Люди спят. Умерев, они пробуждаются.

Я пробудилась и увидела зарю над пустыней. Восточный край неба был бледно-лиловым. Волнистые пески, розовые и серые, тянулись во всех направлениях до самого горизонта.

Пустыня бесконечна. Она наполнена тишиной.

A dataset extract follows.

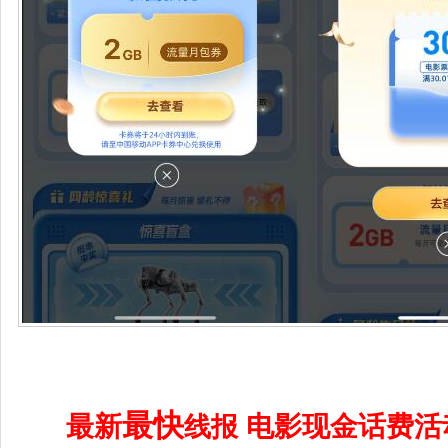
最快
最新
电影现金话费活
线报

Тишина так велика, что от нее может помутиться разум всего живого.

Вероятно, она не может повредить разум уже мертвого.

Я смотрела на зарю и спрашивала себя, что же делать дальше. Я могла бы пойти и посетить одну известную мне виллу в Рияде и до смерти напугать одних известных мне арабов. Но это того не стоило. Я не питала к ним ненависти, даже к Нагибу. В те последние мгновения в вертолете, когда близость смерти была столь очевидна, я заглянула ему в душу и увидела муку. Нагиб сам был своим злейшим врагом. Он ненадолго меня переживет.

Нет, я ушла с миром, и я не вернусь. Я пойду и найду свою маму. Я расскажу ей, как я жила и как умерла.

Я медленно поднялась на ноги. Я была почти полностью покрыта песком. Я вытряхнула его из волос и одежды, но он оставался повсюду — в ушах и ноздрях, на зубах и под веками. Тело мое замерзло и окоченело. Я двинулась к восходу. Солнце слепило. Спустя какое-то время я изменила направление и пошла на запад. Мне было все равно. Я прошла по собственным следам (оставляют ли призраки следы?) и увидела, что ветер медленно заносит их песком. Воздух быстро нагревался. Я почувствовала жажду. Из глаз выкатилась слеза и упала на иссохшуюся землю. Не плачь. Не трать влагу. Бедуины никогда не плачут. Что это? Еще один отрывок из забытого устава пустыни, услуга моего отца? Нет, призраки наверняка не плачут. И не чувствуют ни жары, ни жажды. Они не испытывают ни потерянности, ни одиночества, ни страха.